>> begin SELECTED EXCERPT
Florida's governor said that tomorrow he will announce his plan for reopening the state's economy, while today community leaders in Orange County worked through proposals for new rules governing businesses in the nation's theme park capital.
Local developer Chuck Whittall, who co-chairs a working group of Orange County Economic Recovery Task Force, detailed the proposals, which would require the use of face masks by employees and the widespread deployment of hand sanitizer.
Theme parks specifically would be required to have all employees wearing face masks and to offer touchless dispensers for hand sanitizer at the park's entrance as well as at the entrances and exits to all attractions. Parks would have to mark six-foot social distancing boundaries in queues, and employees would have to wipe down railings and other surfaces "regularly." Admissions would be limited to 50 percent of park capacity in a first phase of reopening and 75 percent in a second.
Employees would be subject to temperature checks to work, with those testing 100.4 degrees or above sent home. Park employees ages 65 and older would be encouraged to work from home, as would be the case in all business sectors.
Theme parks' restaurants and hotels presumably also would need to comply with new restrictions for those businesses, including the placement of hand sanitizer at all tables. Non-automatic doors would have to be kept open or staffed by an employee so that patrons would not have to touch them.
Hotels would be encouraged to require mobile check-in by guests, and front desks would have to be equipped with "sneeze guard" panels. Hotels would be required to remove coffee makers, mugs, and glasses from guest rooms and to quit stocking minibars. There would be no guest collateral, such as shampoo and body wash, offered in rooms except for single-use items.
>> end SELECTED EXCERPT
>> begin SOURCE DATA
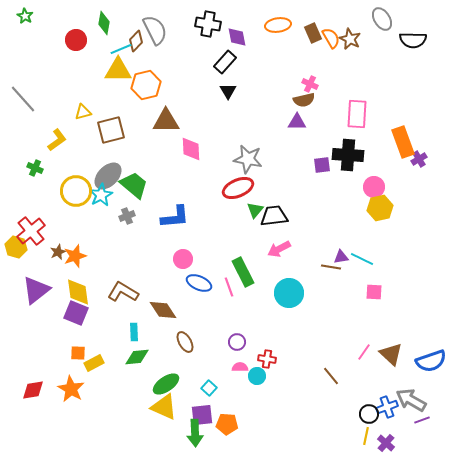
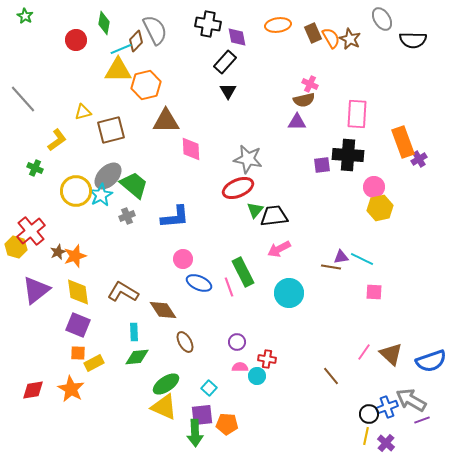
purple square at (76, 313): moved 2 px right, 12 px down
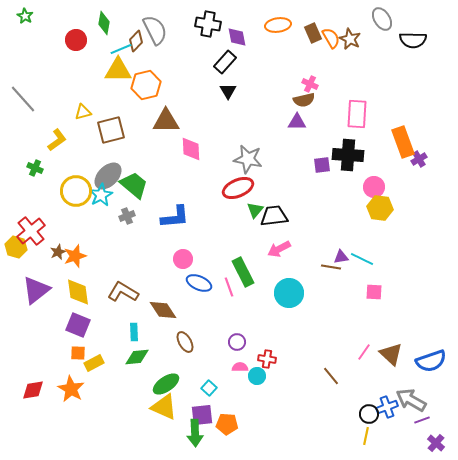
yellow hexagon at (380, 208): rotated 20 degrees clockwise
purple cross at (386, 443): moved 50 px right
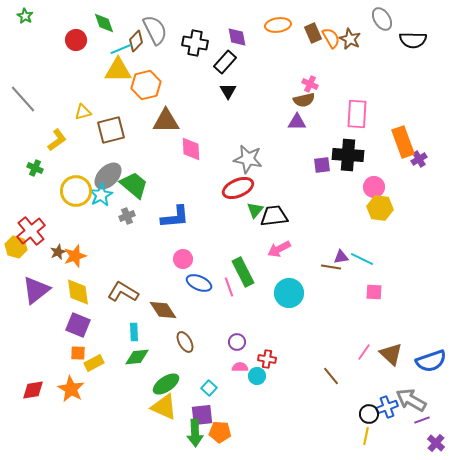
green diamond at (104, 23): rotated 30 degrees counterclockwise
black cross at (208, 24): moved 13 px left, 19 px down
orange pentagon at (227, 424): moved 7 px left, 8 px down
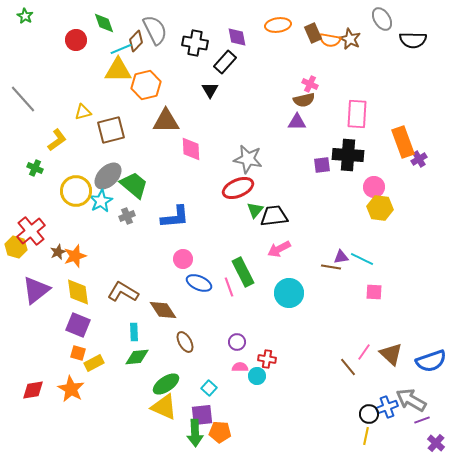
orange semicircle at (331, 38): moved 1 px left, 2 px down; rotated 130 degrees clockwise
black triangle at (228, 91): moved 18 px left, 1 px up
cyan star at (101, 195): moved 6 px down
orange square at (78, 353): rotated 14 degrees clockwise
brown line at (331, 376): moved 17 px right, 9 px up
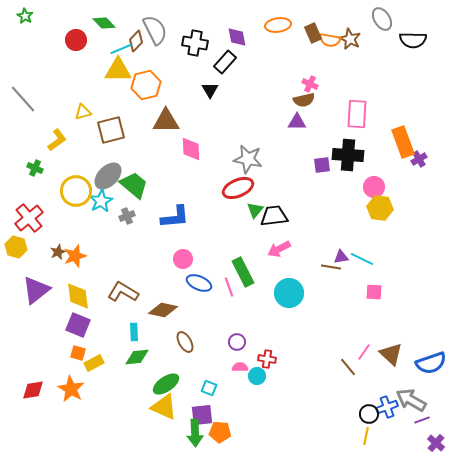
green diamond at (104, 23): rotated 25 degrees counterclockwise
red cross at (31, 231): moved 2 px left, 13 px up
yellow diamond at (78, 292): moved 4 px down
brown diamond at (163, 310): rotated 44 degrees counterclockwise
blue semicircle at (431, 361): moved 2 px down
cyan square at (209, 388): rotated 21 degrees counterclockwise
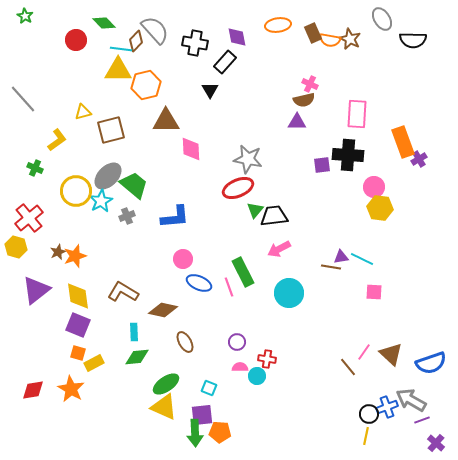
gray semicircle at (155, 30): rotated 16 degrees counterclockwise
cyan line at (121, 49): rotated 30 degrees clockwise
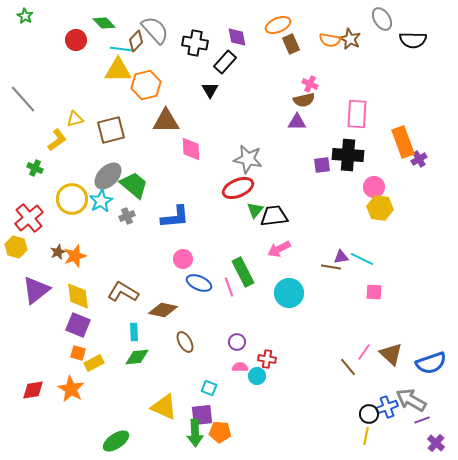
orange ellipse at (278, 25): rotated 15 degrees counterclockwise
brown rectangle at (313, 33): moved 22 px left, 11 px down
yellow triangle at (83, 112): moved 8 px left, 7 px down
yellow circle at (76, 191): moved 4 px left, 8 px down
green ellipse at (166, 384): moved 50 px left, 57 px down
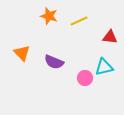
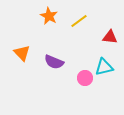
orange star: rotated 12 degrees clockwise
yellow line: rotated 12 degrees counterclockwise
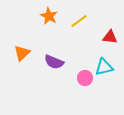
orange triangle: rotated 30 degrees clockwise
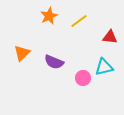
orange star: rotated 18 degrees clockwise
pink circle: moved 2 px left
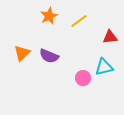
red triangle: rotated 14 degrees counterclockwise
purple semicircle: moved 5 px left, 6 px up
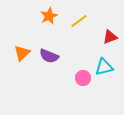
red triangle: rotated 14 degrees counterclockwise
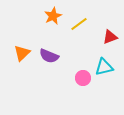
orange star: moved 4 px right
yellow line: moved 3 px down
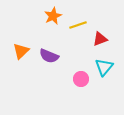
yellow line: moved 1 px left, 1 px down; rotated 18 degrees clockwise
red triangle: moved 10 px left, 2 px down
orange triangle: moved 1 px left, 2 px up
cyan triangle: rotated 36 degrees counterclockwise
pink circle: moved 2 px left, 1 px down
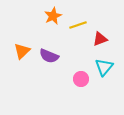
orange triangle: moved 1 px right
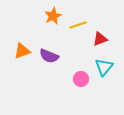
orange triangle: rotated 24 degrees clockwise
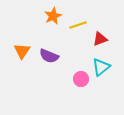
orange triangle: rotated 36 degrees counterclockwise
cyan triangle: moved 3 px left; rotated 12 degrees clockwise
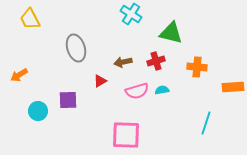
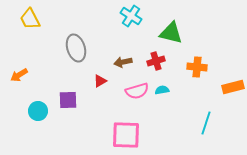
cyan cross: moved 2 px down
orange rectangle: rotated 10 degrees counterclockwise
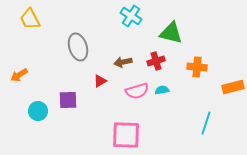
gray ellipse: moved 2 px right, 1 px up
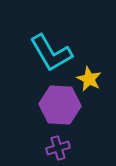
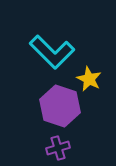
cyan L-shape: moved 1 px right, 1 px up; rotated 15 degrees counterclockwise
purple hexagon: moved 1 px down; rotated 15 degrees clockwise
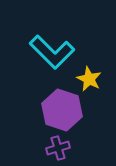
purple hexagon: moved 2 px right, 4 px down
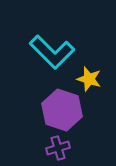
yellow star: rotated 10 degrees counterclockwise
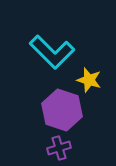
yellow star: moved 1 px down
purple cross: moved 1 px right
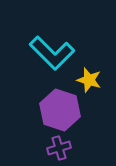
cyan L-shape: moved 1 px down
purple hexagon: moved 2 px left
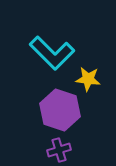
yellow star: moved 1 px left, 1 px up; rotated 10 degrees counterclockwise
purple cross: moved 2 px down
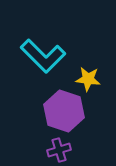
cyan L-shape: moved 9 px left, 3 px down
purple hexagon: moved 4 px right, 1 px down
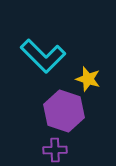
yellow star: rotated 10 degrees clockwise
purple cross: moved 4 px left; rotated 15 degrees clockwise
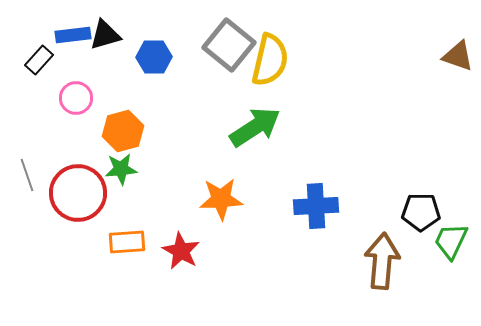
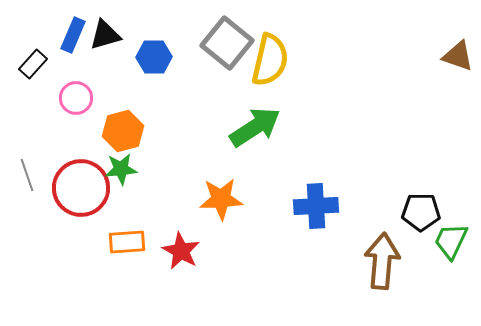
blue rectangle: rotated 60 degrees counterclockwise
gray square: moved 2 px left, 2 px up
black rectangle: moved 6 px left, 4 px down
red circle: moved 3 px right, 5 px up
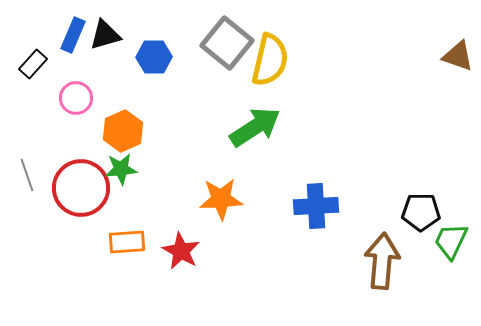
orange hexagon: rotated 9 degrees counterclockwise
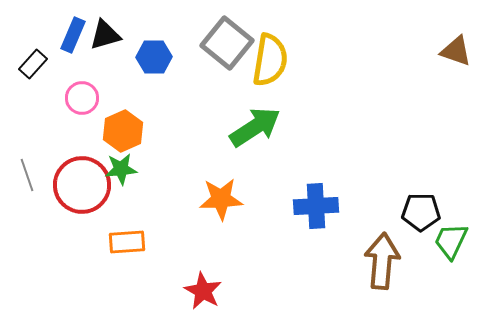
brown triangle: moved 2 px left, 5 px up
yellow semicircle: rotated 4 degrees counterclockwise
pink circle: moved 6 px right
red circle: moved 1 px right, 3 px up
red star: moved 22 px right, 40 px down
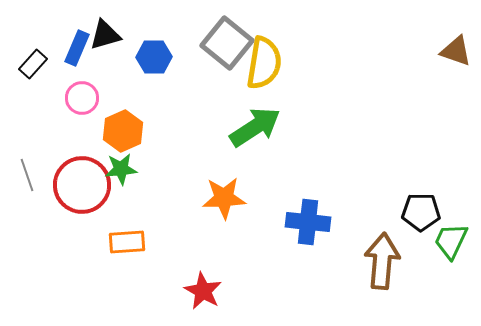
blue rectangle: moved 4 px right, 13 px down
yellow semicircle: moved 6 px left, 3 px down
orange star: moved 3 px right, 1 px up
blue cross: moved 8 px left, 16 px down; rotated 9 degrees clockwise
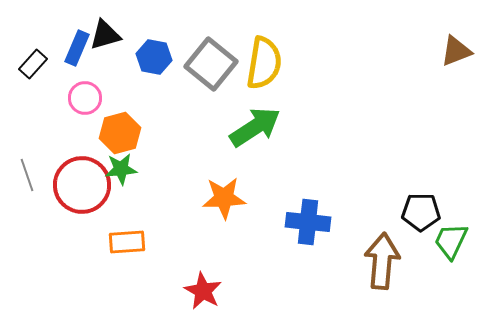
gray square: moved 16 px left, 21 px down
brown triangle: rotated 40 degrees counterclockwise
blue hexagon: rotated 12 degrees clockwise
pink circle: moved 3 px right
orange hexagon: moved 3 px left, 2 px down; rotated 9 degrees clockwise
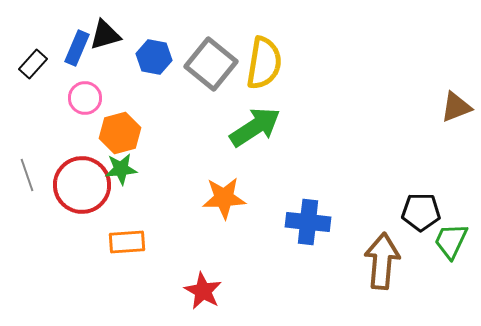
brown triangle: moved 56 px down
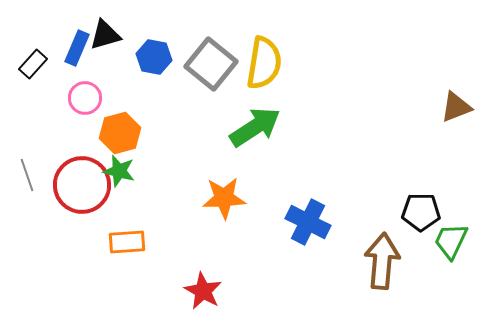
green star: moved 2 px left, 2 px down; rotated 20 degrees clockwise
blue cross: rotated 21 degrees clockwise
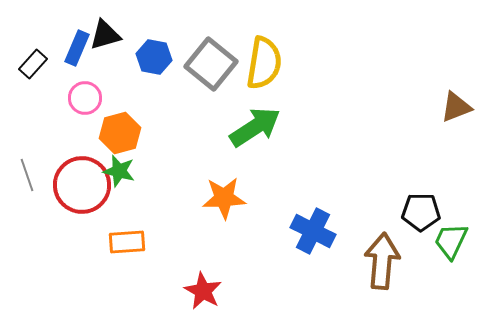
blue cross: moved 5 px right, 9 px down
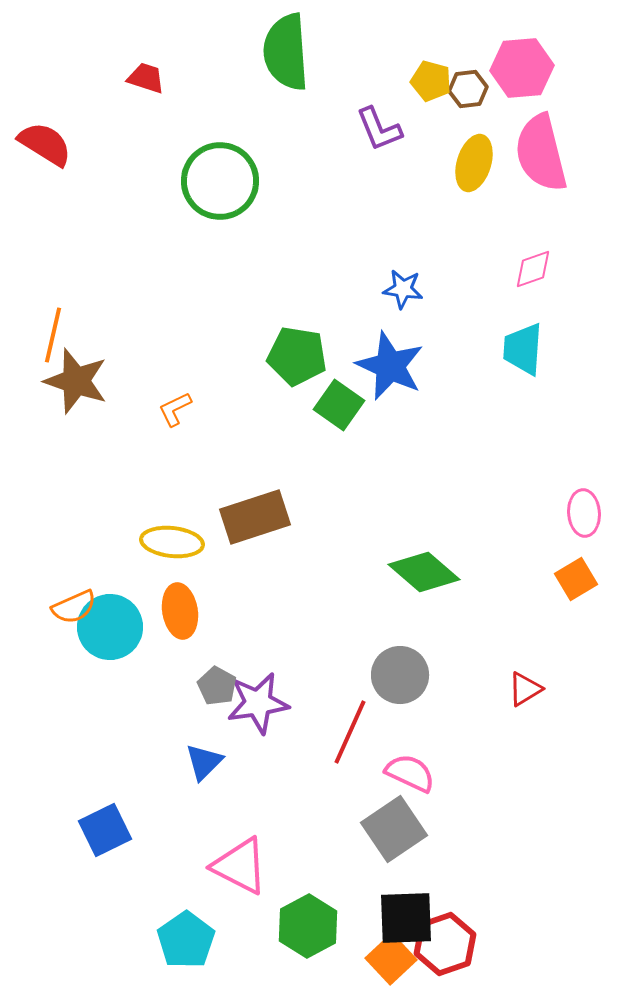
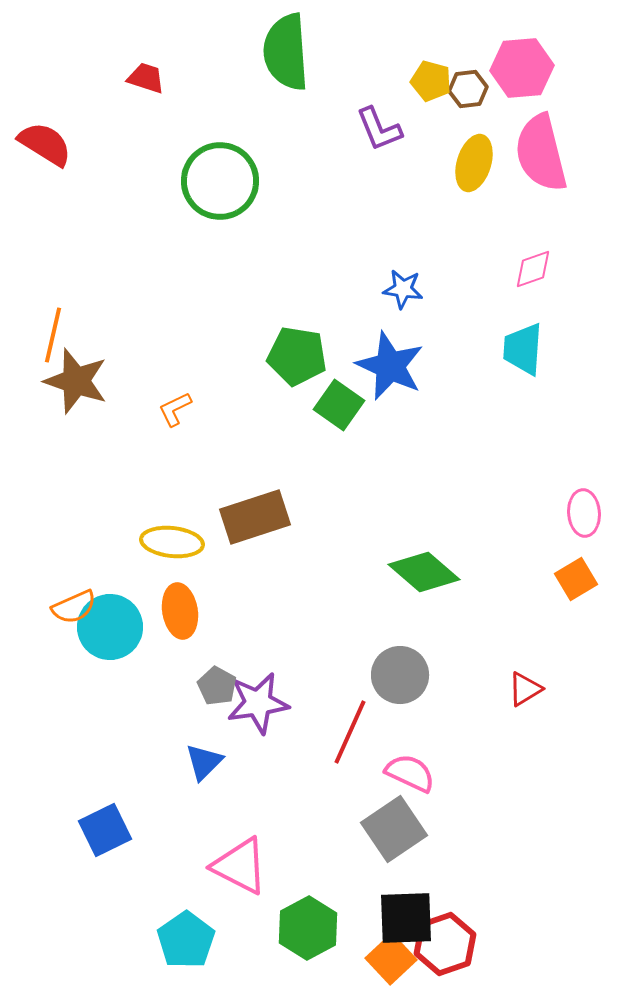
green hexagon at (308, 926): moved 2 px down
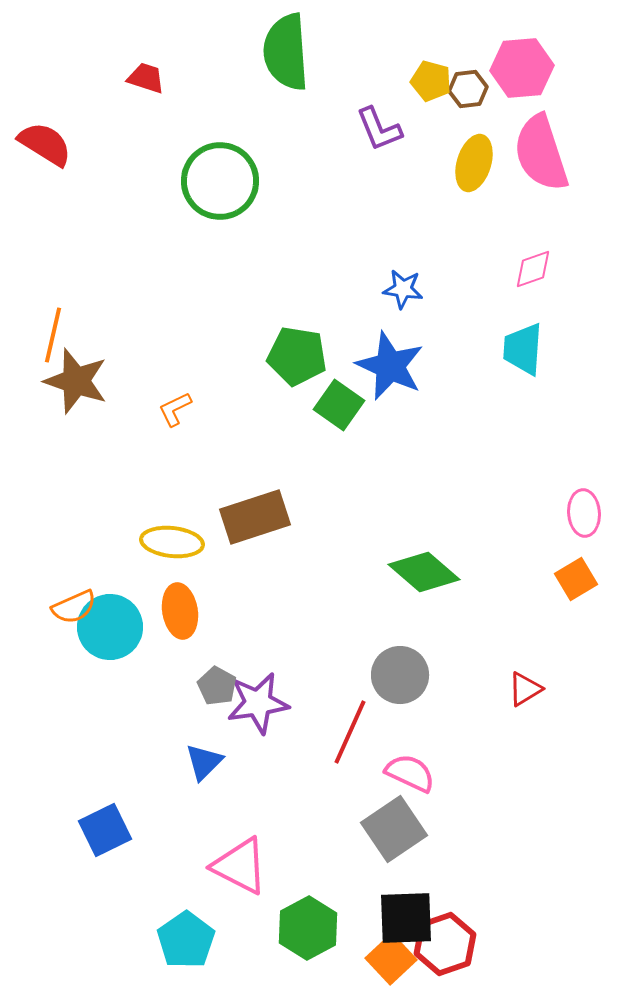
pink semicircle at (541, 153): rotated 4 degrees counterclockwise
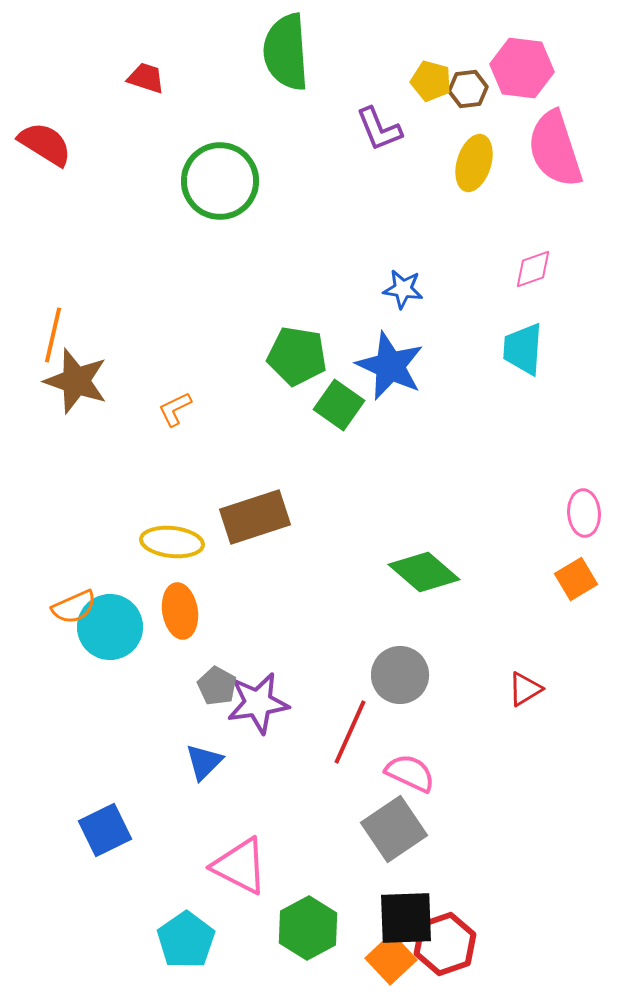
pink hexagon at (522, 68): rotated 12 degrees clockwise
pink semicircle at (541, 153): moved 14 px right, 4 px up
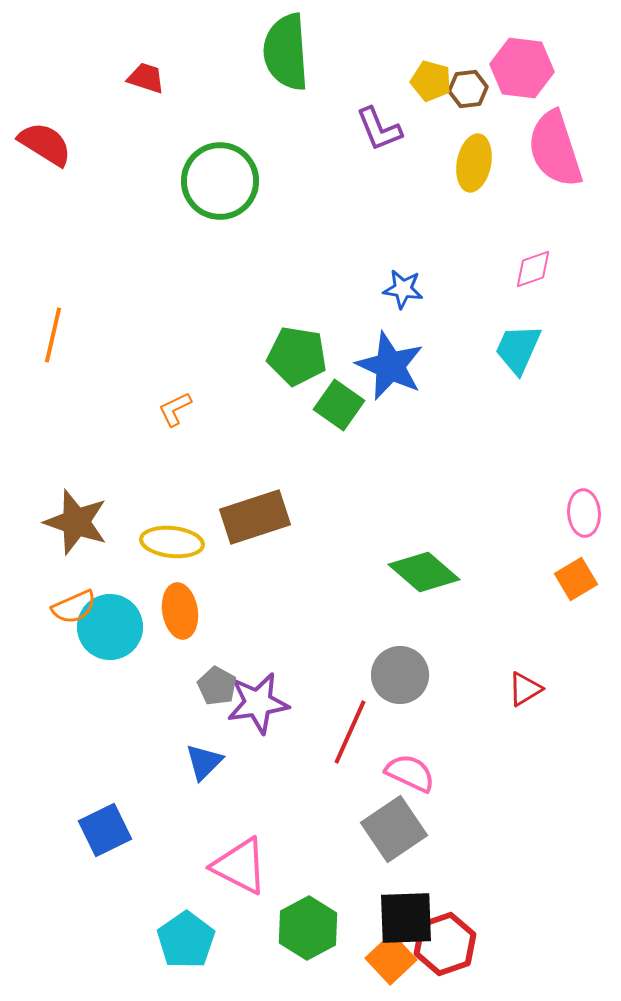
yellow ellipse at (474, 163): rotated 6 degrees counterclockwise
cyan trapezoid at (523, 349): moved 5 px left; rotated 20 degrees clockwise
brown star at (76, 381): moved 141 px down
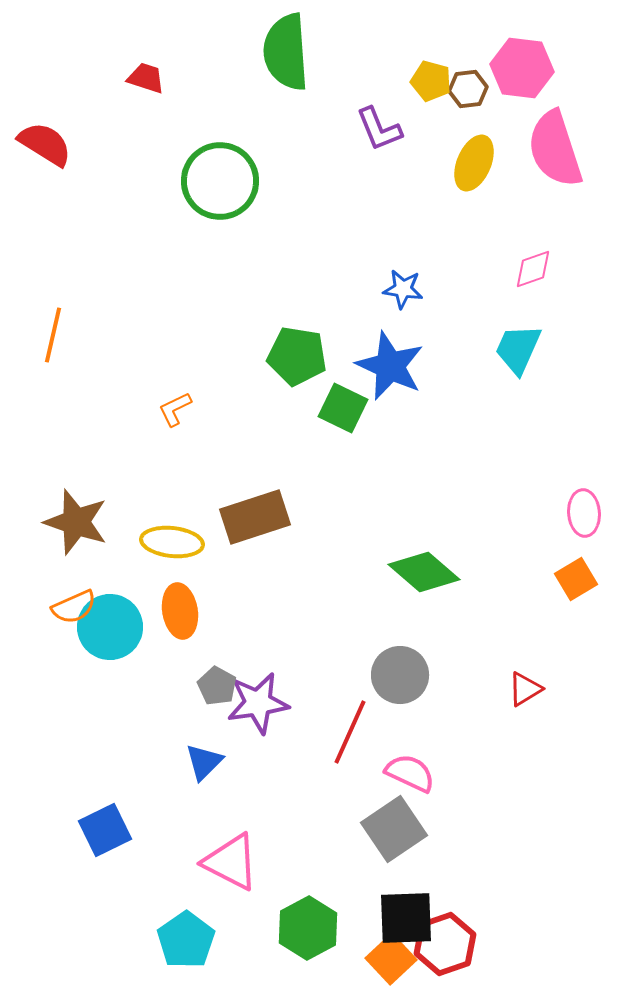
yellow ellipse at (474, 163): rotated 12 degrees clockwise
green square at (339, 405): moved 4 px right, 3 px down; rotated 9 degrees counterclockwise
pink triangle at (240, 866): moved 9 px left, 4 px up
>> end SOURCE DATA
#### TASK 1:
Which items does the article on Florida's reopening proposals say hotels would be required to remove from guest rooms? List each one.
#### TASK 2:
Reproduce the listing from its beginning through the first line containing "yellow line: rotated", including that line. Omit the picture lines.

#### EXPECTED ANSWER 1:
- Coffee makers
- Mugs
- Glasses

#### EXPECTED ANSWER 2:
purple square at (76, 313): moved 2 px right, 12 px down
yellow hexagon at (380, 208): rotated 20 degrees clockwise
purple cross at (386, 443): moved 50 px right
green diamond at (104, 23): rotated 30 degrees counterclockwise
black cross at (208, 24): moved 13 px left, 19 px down
orange pentagon at (227, 424): moved 7 px left, 8 px down
orange semicircle at (331, 38): moved 1 px left, 2 px down; rotated 130 degrees clockwise
black triangle at (228, 91): moved 18 px left, 1 px up
cyan star at (101, 195): moved 6 px down
orange square at (78, 353): rotated 14 degrees clockwise
brown line at (331, 376): moved 17 px right, 9 px up
green diamond at (104, 23): rotated 25 degrees counterclockwise
red cross at (31, 231): moved 2 px left, 13 px up
yellow diamond at (78, 292): moved 4 px down
brown diamond at (163, 310): rotated 44 degrees counterclockwise
blue semicircle at (431, 361): moved 2 px down
cyan square at (209, 388): rotated 21 degrees counterclockwise
gray semicircle at (155, 30): rotated 16 degrees counterclockwise
cyan line at (121, 49): rotated 30 degrees clockwise
orange ellipse at (278, 25): rotated 15 degrees counterclockwise
brown rectangle at (313, 33): moved 22 px left, 11 px down
yellow triangle at (83, 112): moved 8 px left, 7 px down
yellow circle at (76, 191): moved 4 px left, 8 px down
green ellipse at (166, 384): moved 50 px left, 57 px down
orange star: rotated 12 degrees clockwise
yellow line: rotated 12 degrees counterclockwise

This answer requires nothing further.